Resnet18 has been pre-trained on the imagenet dataset and the gradcam shows that it already does a pretty good job of identifying the dog or cat (there were lots of dog and cat images in the imagenet dataset) even without additional training. Now lets train the model on our pets dataset and see if it can classify different breeds of dog and cat.

learn.fit_one_cycle(5, 1e-3)
display_img_grid(model, spread, pil_img)
epoch train_loss valid_loss error_rate time
0 2.758332 0.546939 0.161028 00:58
1 1.190638 0.355577 0.106225 00:58
2 0.689494 0.318071 0.091340 00:58
3 0.456033 0.291165 0.079161 00:58
4 0.364217 0.294581 0.083221 01:00

After 5 epochs the error rate for breed classification using te Pets dataset has fallen to about 0.08 and the gradcam shows that model increasingly localises those features of the dog or cat which distinguish it from other breeds. The mdel appear sto be training correctly.

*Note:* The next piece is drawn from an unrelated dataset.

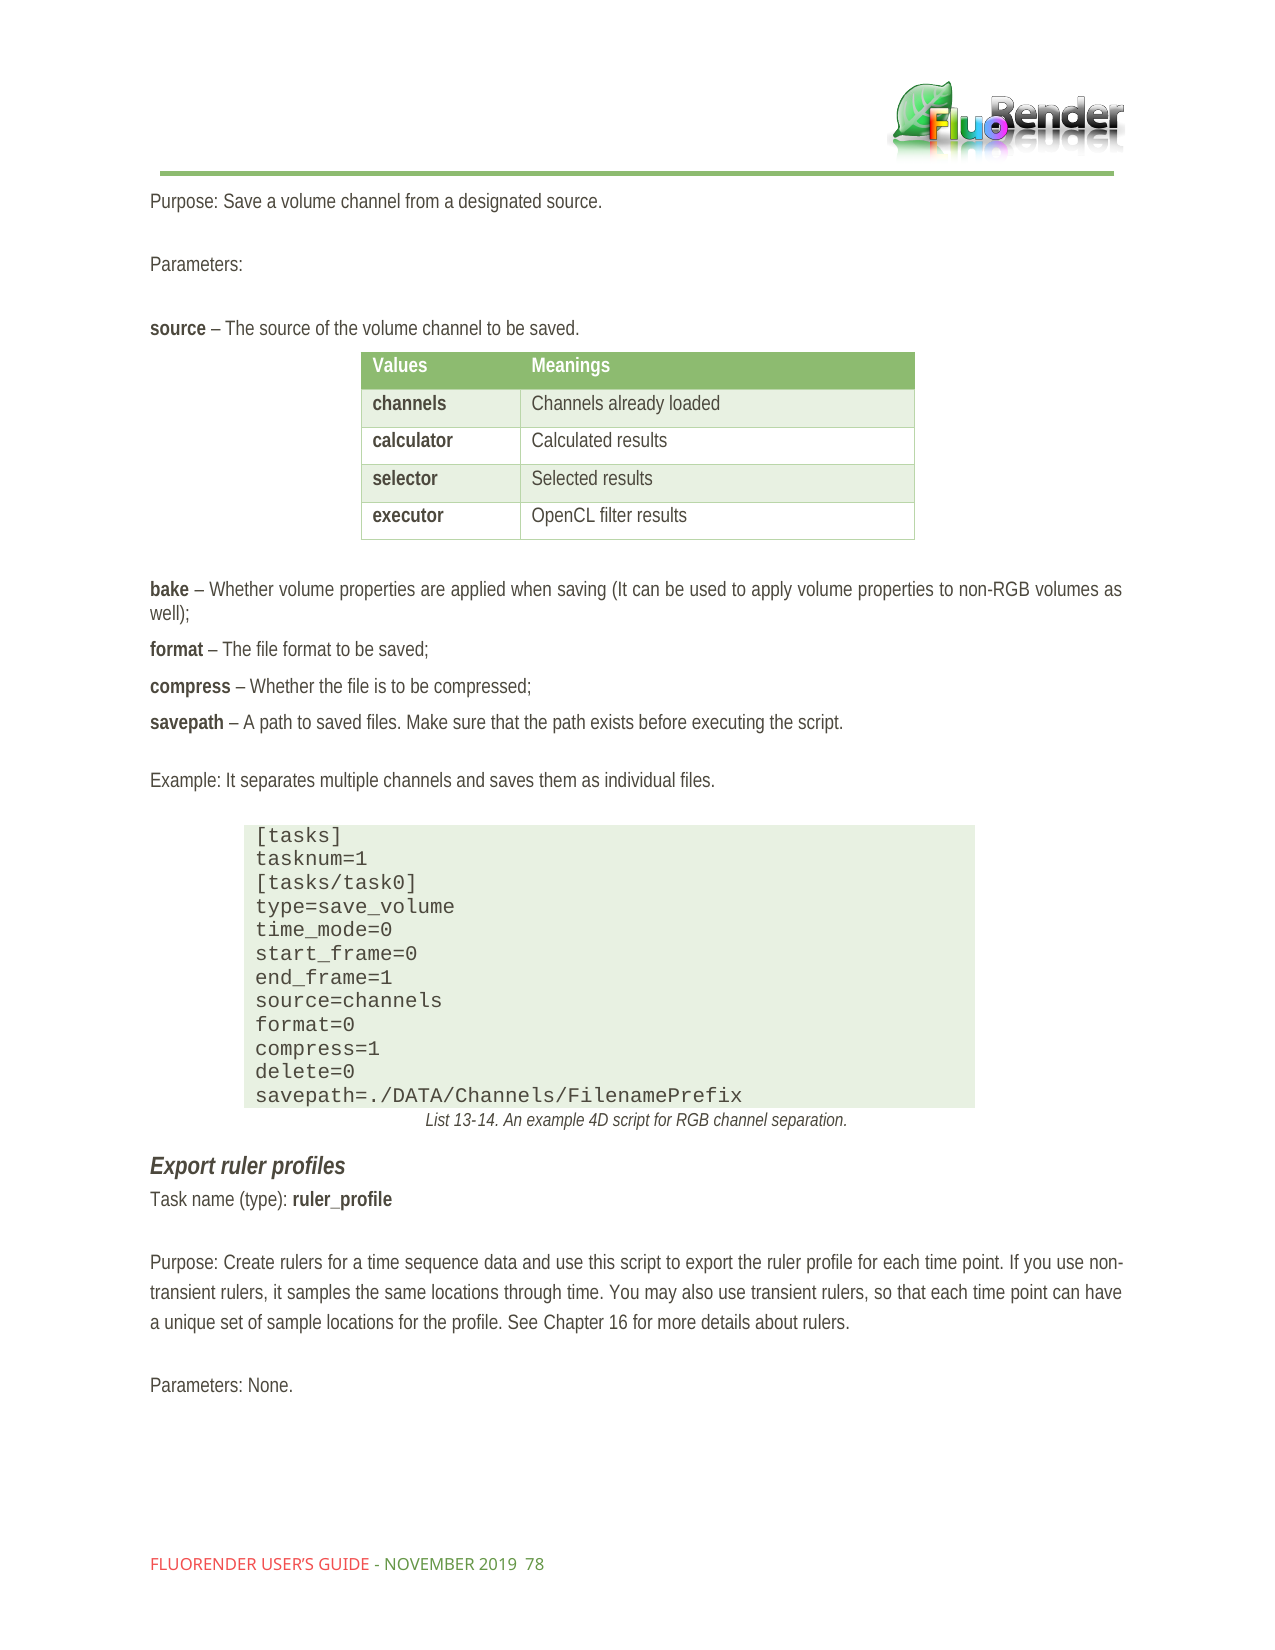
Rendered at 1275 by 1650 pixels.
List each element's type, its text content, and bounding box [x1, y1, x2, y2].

Next we can unfreeze the body of the model and train for a further 5 epochs.

learn.unfreeze()
learn.fit_one_cycle(5, slice(1e-5, 1e-4, 1e-4))
display_img_grid(model, spread, pil_img)
epoch train_loss valid_loss error_rate time
0 0.303732 0.284637 0.079161 01:01
1 0.284223 0.285909 0.078484 01:00
2 0.251341 0.268647 0.081867 01:00
3 0.218321 0.265787 0.077808 01:00
4 0.208654 0.265001 0.077131 00:59

After a further 5 epochs training the unfrozen model, close examination of the gradcam image above shows an even greater localization of the distinguishing features of the dog or cat.

Now lets try something different and train the model again, bit this time at a much higher learning rate.

learn.fit_one_cycle(1, 1e-2)
display_img_grid(model, spread, pil_img)
epoch train_loss valid_loss error_rate time
0 4.272862 4.995016 0.947903 00:58

As expected, the high learning rate hinders rather than helps gradient descent and reduces model performance. The gradcam images become more noisy and less focused. This model is no longer training effectively.